January 13, 2012

Previously unknown composition by Brahms found in old book

by

Johannes Brahms in 1853

Okay, all of you who have made fun of people who keep visitor’s books, now’s the time to rethink your attitude: The conductor Christopher Hogwood, while flipping through an 1853 visitor’s book filled with the signatures of musicians, found a composition by Johannes Brahms that no one had ever seen before.

Nor heard, either, but that’s about to change: According to a report from The Independent, the BBC immediately commissioned famed pianist Andras Schiff to play it for the first time. Roger Wright, from the BBC’s classical music station, called it a “fascinating discovery” that “sheds light on his work in a new way” because few of Brahms’ early manuscripts exist.
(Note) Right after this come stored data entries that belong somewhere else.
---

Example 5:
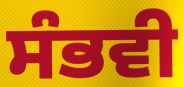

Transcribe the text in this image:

ਸੰਭਵੀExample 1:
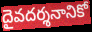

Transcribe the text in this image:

దైవదర్శనానికో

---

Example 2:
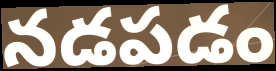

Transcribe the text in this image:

నడపడం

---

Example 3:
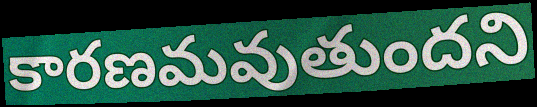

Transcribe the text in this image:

కారణమవుతుందని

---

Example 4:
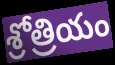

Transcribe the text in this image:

శ్రోత్రియం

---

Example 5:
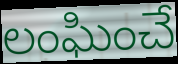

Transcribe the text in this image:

లంఘించేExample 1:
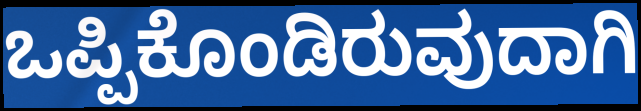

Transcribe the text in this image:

ಒಪ್ಪಿಕೊಂಡಿರುವುದಾಗಿ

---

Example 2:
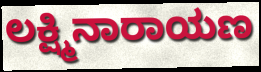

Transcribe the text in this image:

ಲಕ್ಷ್ಮಿನಾರಾಯಣ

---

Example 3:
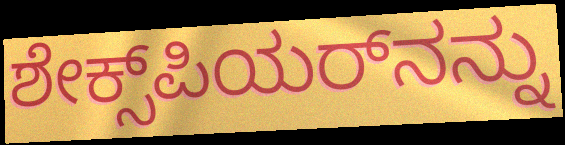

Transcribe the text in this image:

The piece, called “Albumblatt,” or “album page,” “was written in Brahms’ breakout year, 1853, when he was just 20,” notes the Independent report.
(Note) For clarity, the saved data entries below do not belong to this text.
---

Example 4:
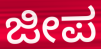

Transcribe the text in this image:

ಜೀಪ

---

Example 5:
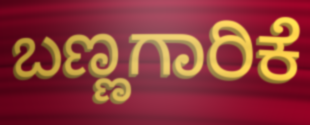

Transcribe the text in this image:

ಬಣ್ಣಗಾರಿಕೆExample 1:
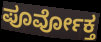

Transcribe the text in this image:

ಪೂರ್ವೋಕ್ತ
A Guardian report meanwhile notes that Hogwood made the discovery at Princeton University:

Hogwood found the music in a book that belonged to the director of music in the German university town of Göttingen. “He saw signatures of the famous musicians who had come to dinner with him, including Liszt and Schumann – and was astonished to find this complete little work by Brahms, written when he was 20,” said Tom Service, presenter of Music Matters and a Guardian classical music writer. “It was really thrilling to hear it in the studio – it felt like we were discovering something.”
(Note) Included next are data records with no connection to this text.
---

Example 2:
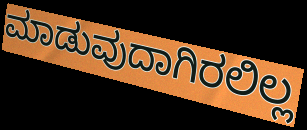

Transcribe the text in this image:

ಮಾಡುವುದಾಗಿರಲಿಲ್ಲ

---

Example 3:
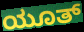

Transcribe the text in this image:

ಯೂತ್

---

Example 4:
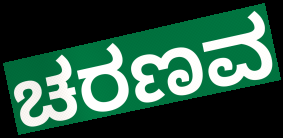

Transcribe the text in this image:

ಚರಣವ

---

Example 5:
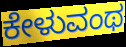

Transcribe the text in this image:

ಕೇಳುವಂಥ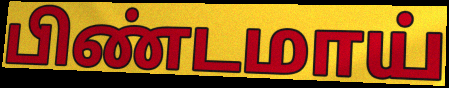
பிண்டமாய்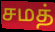
சமத்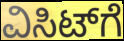
ವಿಸಿಟ್‌ಗೆ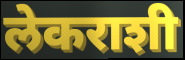
लेकराशी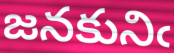
జనకునిఁ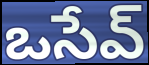
ఒసేవ్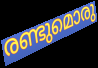
രണ്ടുമൊരുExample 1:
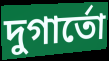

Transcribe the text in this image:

দুগার্তো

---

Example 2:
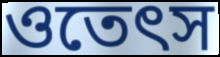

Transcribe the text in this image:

ওতেৎস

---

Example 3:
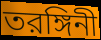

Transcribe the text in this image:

তরঙ্গিনী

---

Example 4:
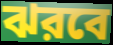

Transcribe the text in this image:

ঝরবে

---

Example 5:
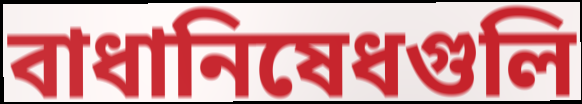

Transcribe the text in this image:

বাধানিষেধগুলি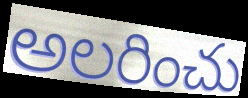
అలరించుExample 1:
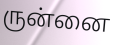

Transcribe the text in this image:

ருன்னை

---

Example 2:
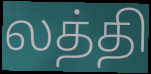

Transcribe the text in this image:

லத்தி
… The piece is especially significant as the tune reappears, in a different key, in the second movement of Brahms’s horn trio, written 12 years later. Service said that although Brahms was assiduous at destroying all his unfinished pieces, “because he’d left this at somebody’s house he couldn’t”.

Dennis Johnson is the founder of MobyLives, and the co-founder and co-publisher of Melville House.